Air-Gap-Breaching BIOS Rootkits with SDRs Inside (and smartphones, Snowden, NSA, Wikileaks)

A little while back I covered a paper on FPGAs that could turn themselves into SDRs. I suspected this would be one way to breach an air gap.

It seems I was right on the money. If a little behind the times.

Researchers have found an incredibly persistent BIOS rootkit in the wild that includes SDR functionality… literally turning your computer into a radio transmitter to exfiltrate data even if you’re not connected to the Internet.

(When the computer is connected to the Internet, the rootkit receives commands via NetBIOS DNS lookups and IPv6 DNS lookups, even if IPv6 is disabled.)

The researchers were using a new tool, Copernicus, which sadly seems to be Windows-only. Nevertheless a number of you might be interested in checking it out.

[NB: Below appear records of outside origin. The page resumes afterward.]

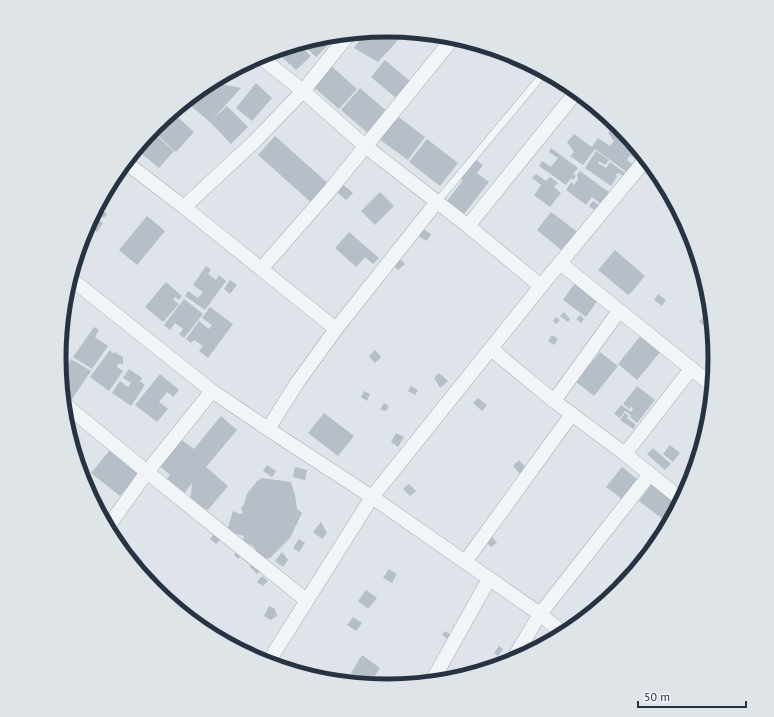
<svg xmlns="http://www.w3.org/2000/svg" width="774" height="717" viewBox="0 0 774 717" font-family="'PT Sans',sans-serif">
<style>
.building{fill:#b6bec7}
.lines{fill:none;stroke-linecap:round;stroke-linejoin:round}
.service-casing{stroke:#a4abb4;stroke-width:8}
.minor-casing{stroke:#a4abb4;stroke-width:15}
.service{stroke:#f2f5f8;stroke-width:7}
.minor{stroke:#f2f5f8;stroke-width:14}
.rim{fill:none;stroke:#273342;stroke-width:5}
</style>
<rect width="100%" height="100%" fill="#dfe4ea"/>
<path class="building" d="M387 30 400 38 378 62 354 48 361 38 363 40 375 31Z
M323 36H331L334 39 316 57 302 43Z
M298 44 311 56 296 70 275 51Z
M385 60 410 81 396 98 371 77Z
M329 64 357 89 339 109 310 84Z
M210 82 241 88 212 120 227 106 248 127 231 144 210 122 185 101Z
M256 83 272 98 252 121 236 108Z
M360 88 389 113 370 135 341 110Z
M581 100 591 108 593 105 613 121 610 125 579 104Z
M172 112 194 132 176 152 152 130Z
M396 115 425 137 408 160 379 139Z
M614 122 619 126 626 135 612 125Z
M611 129 635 145 642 154 638 161 630 155 627 160 634 165 628 173 595 149 583 165 570 156 574 152 567 142 574 134 592 147 598 138 610 146 614 141 608 133Z
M151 131 174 151 159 168 136 149Z
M275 136 331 186 314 205 258 155Z
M427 139 458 163 440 186 409 162Z
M551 148 578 168 573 174 576 176 573 180 571 178 566 185 539 166 542 161 551 167 558 158 549 152Z
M596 151 609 160 605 165 599 161 598 163 606 168 610 162 628 175 626 178 619 173 616 174 617 177 611 186 585 168Z
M475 159 483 165 477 173 489 182 464 214 447 201 463 180 460 178Z
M580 171 610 193 601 204 592 197 586 205 566 190 571 182 574 185 578 179 577 175Z
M536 174 546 181 550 177 558 183 554 187 561 193 550 207 534 195 541 185 532 178Z
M339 181 353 193 346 200 333 189Z
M380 192 394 206 375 225 361 211Z
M593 201 601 207 597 212 589 206Z
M100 209 107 214 104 218 97 213Z
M677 210 683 218 681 220 674 215Z
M551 212 580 234 565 253 537 230Z
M147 216 165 231 137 265 119 250Z
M94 217 103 223 97 232 87 225Z
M423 229 431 234 427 241 418 236Z
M85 230 93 235 89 241 82 237Z
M349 232 379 258 373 264 365 257 356 267 335 248Z
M615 250 645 276 631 293 628 295 598 270Z
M400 259 405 264 398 270 393 265Z
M206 266 211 270 208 274 216 280 219 275 226 281 205 310 185 296 188 291 198 298 203 292 193 285Z
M230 280 237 285 230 294 224 289Z
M166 282 182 296 179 300 175 297 173 299 179 304 163 322 145 307Z
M575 283 598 300 586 317 563 300Z
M658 294 666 300 662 306 654 300Z
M184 299 203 314 184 338 179 334 183 329 175 323 170 330 164 325Z
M210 307 233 324 208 358 199 351 203 346 194 340 191 343 186 339 199 321 209 329 212 325 202 318Z
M564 312 570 319 568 322 560 316Z
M580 315 584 319 581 323 576 319Z
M556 317 560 320 556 324 553 321Z
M703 317 712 323 708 328 699 322Z
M94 327 99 330 95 337 108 346 92 369 73 357Z
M552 335 558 339 554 345 548 341Z
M641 335 661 351 637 380 618 364Z
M110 350 113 354 114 352 123 357V364H118L117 367 123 371 109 391 90 377Z
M375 350 381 357 375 363 369 356Z
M600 352 618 366 594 396 576 382Z
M71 359 91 371 70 402 62 397 60 376Z
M129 369 142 378 140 381 145 385 131 406 112 393 120 381 128 387 131 383 123 378Z
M439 373 448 381 440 388 434 378Z
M160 374 179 390 173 397 167 392 159 402 168 409 157 422 135 405Z
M411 386 418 390 415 395 408 391Z
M637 386 655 400 637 423 630 417 631 415 625 411 620 418 614 414 621 405 631 412 633 408 631 407 629 409 623 404Z
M364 391 370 394 367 401 361 397Z
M478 398 487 405 482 411 473 403Z
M384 403 389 406 386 411 380 410Z
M324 413 354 436 338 456 308 433Z
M625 413 629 416 627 418 636 425 633 429 620 420Z
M221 416 237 430 206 467 228 486 208 510 190 503 192 483 183 495 165 481 170 475 160 466 182 440 194 449Z
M705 425 708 427 705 436 700 431Z
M396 433 404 437 398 447 391 442Z
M670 445 680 453 673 462 663 454Z
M653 448 671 464 665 470 647 454Z
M110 450 139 473 120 496 91 473Z
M519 460 526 468 520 474 513 466Z
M267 465 276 471 272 477 263 471Z
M295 467 307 470 305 480 293 477Z
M622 467 637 479 622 499 606 487Z
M262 478 291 482 295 495 297 509 302 513 290 538 270 558 262 559 253 546 243 540 244 536 227 531 233 511 240 514 243 513 241 508 244 504 247 494 257 481Z
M653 483 680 504 668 523 639 501Z
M409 484 416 491 410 496 403 489Z
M321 522 327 533 322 539 313 532Z
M216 532 222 538 216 544 210 539Z
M491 536 497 543 491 547 485 541Z
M299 539 305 543 299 552 293 548Z
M117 543 125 550 123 552 116 544Z
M239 550 243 553 238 559 234 555Z
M282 552 288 560 283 567 275 561Z
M253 560 262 569 257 574 250 567Z
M389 569 397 574 392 583 383 578Z
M262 576 268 581 263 586 257 582Z
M366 590 377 598 368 609 358 601Z
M269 606 275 609 277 616 271 620 264 616Z
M353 617 362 623 356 631 347 625Z
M445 631 452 636 449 640 442 635Z
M499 646 503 649 498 656 494 653Z
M362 655 380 668 369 685 351 673Z"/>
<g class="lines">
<g class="service-casing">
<path id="service" d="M436 203 545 72"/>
</g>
<g class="minor-casing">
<path id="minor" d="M259 56 303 91 365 146 468 226 541 286 372 497 267 664
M125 162 184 207 336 329 297 383 268 429
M184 207 254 142 303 91 349 34
M468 226 577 91
M560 263 713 386
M261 269 330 190 454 37
M70 278 212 391 268 429 372 497 540 614 564 634
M541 286 646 159
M336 329 436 203
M491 349 554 401 625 454 682 500
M554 401 619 311
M63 403 147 472 306 600
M625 454 691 369
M107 528 147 472 212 391
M465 562 572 414
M511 663 540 614 650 474
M431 683 489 579"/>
</g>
<use href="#service" class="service"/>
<use href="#minor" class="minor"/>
</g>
<path d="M0 0H774V717H0ZM66 358a321 321 0 1 1 642 0a321 321 0 1 1-642 0Z" fill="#dfe4e9" fill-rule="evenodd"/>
<path class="rim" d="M66 358a321 321 0 1 1 642 0a321 321 0 1 1-642 0Z"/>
<path d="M638 701v6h108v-6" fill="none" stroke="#273342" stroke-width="2"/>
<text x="644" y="701" font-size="12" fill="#273342" stroke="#eff3f7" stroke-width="3" paint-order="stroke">50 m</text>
</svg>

There is one enduring mystery of this rootkit… how does it survive BIOS reflashes?

Nobody has yet figured out where it’s hiding. Though the rootkit seems to cause the computer to prefer booting from the internal drive no matter what (funny, one of my laptops does this, I wonder… nahh…*) they’ve since ruled out a hard drive firmware backdoor like I covered some time ago.

* On a completely unrelated note, anyone want to buy a beat-up old laptop? Just add hard drive and it’s ready to go!

Smartphone users don’t spot guy waving gun. I’m not a big fan of violence so I wouldn’t recommend trying to replicate this, but given that this is San Francisco — someone ought to try making a porno. (Thanks for the tip, you know who you are)

Best worst Snowden headline: “Traitors’ convention.” I totally dare someone to actually do this. “That’s a good conference – I still use the swag backpack I got from TraitCon ’09.”

The NSA capabilities in yesterday’s link could be replicated for $30k on Russian blackhat forums, quoth The Grugq… a long time ago I noted that hackers, SIGINT types, and underground crooks were less different than you’d expect — they all want your data* — and this illustrates it nicely.

* Since the analogy only includes spies and crooks, to represent the hacker side of the trilogy I’ll use Sarah Harrison’s** request for the complete “Wikileaks Forum” membership list:

(But then again Harrison may not be representative — I get a bit of an off vibe from her picture, something about the eyes.)

Oddly enough, to continue the tangent, this happened on the same day*** that someone (Assange? Harrison?) started responding via back-channels to a really bizarre conspiracy theory about Wikileaks, which makes me wonder if there wasn’t something about this theory someone wanted to hide… indeed, my own investigations have shown the craziest rumors sometimes have an element of truth:


The CIA spotted Snowden’s mental shift towards leaking and pushed him out… just a heads-up, human intelligence people are professionally good at people-reading, and when you can read expressions and “vibe” well enough you might as well be reading minds. This is why they invented split-personality spies:

Got a UK IP address (or proxy)? Watch Wikileaks’ own documentary of their “Operation CABLERUN” — available free to UK IP addresses this weekend only, starting an hour or so ago:
IMHO Copernicus is the most important security tool in recent history. Already found persistent BIOS malware (survives reflashing) here.
…and that’s not even interesting part. Seems to have a BIOS hypervisor, SDR functionality that bridges air gaps, wifi card removed.
Copernicus BIOS verification. Also if tool is mysteriously failing or weird output full of FFs you may have problem.
This particular BIOS persistent malware sample seems use TLS encrypted DHCP HostOptions as a command and control.
this sample was on a Dell Alienware, but we have verified infected Thinkpads and Sonys too. Potentially MacBooks, unverified.
Infected BIOS really dislikes to boot from external devices, almost always goes to internal disk, regardless of settings.
Infected BIOS: back channel is via odd fixed length NetBIOS DNS lookups & blocks of IPv6 DNS lookups, even on machines with V6 sw disabled.
nfected BIOS: can rule out disk drive firmware, using new drives fresh from foilpack, @ioerror – expensive tests to run, ouch.

Copernicus dumps the BIOS so inspection (such as comparing against a clean copy) is possible, and also checks the status of the configuration to determine if the BIOS can be modified.

How does it work? The tool is implemented as a kernel driver that creates a file containing the BIOS dump and a file containing the raw configuration information. When deployed in enterprise environments, scripts can send the raw BIOS dump and configuration information to a server for post-processing. This processing can indicate whether a given BIOS differs from an expected baseline, and it can also indicate whether the BIOS or the computer’s System Management RAM (where some code loaded by BIOS continues running after boot).